Nasz przewodnik przezywany „monkey man” jest niesamowity. Okazuje się, że ostatnich 14 lat jest każdy dzień w dżungli. Podziwiamy jak wytrenowane ma zmysły, kiedy wszystkim pokazuje małą żabkę skrytą w ćmie pod starym drzewem. Od tego momentu zaraz czujemy się nieco bezpieczniej, kiedy ubezpiecza nas, że wszystko śledzi i nic niegrozi. Jego wykład jest bardzo ciekawy. Czasami trzeba się domyślać co nam chce powiedzieć (thai-english), ale w sumie kapujemy o co chodzi.
Monkey man pokazuje nam różne owoce dżungli, między innymi próbujemy jeść owoc ratanowca. Wszyscy znają z niego meble, ale jego owoce są zdrowe dla ludzkiego ciała.
Nastała pora obiadowa a my wyciągamy wpośród ogromnych drzew (30-40 metrów) zapakowane typowe tajlandzkie jedzenie pad ka prao. Chociaż mrówki kłują nas w pupę -> w takim miejscu jeszcze niejedliśmy obiadu.
Jakóżto pora deszczowa to nam też zaczyna padać i tak ślizgające podłoże przemienia się w ślizgawkę. Ach, jak dobrze by było mieć górskie buty. Zmęczeni, zmoknięci nagle słyszymy głośne oddechi jakiegoś zwierzęcia. Wszystkim serca walą z podekscytowania a mnie (Kasi) ze strachu.

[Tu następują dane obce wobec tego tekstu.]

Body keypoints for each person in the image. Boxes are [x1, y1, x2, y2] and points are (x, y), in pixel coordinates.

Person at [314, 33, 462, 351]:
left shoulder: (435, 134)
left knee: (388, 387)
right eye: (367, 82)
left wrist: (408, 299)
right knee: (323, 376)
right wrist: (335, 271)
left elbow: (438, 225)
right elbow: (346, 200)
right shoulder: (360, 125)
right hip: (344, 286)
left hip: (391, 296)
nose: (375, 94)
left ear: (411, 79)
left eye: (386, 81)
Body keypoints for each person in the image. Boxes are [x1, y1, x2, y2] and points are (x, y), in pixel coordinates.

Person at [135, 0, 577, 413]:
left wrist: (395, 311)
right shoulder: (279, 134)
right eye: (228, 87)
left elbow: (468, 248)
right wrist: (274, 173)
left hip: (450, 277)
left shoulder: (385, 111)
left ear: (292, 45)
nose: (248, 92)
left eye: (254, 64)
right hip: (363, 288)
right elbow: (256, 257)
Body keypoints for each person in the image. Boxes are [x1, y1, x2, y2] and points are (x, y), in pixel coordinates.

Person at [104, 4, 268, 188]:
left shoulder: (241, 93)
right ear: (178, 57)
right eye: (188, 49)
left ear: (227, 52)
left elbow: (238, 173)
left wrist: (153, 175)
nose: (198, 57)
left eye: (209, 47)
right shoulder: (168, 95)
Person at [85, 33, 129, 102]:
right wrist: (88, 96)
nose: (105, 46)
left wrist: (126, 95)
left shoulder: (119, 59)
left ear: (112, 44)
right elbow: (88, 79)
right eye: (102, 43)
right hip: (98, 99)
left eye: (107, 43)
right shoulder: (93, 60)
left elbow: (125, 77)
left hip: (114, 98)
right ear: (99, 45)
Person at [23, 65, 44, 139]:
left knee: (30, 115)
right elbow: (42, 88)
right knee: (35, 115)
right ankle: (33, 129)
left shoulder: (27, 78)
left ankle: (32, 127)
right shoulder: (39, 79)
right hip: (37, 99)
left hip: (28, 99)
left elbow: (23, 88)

Przewodnik każe szybko zmykać, bo wygląda to na tygrysa. Jeszcze parę poślizgów (cca 3 km ;-)) i docieramy do końca naszej wyprawy, wodospad znany z filmu Plaża.
Podczas tej przygody udało nam się zobaczyć dzikiego słonia, gibona, mnóstwo ptaków i cudownych motyli. Małpy siedzące na drodze oraz lizarda.
Zmęczeni, brudni, ale pełni wrażeń powróciliśmy do hostelu. Niezapomniane przeżycie! Kasia: „The best dangerous adventure which I have ever experienced!”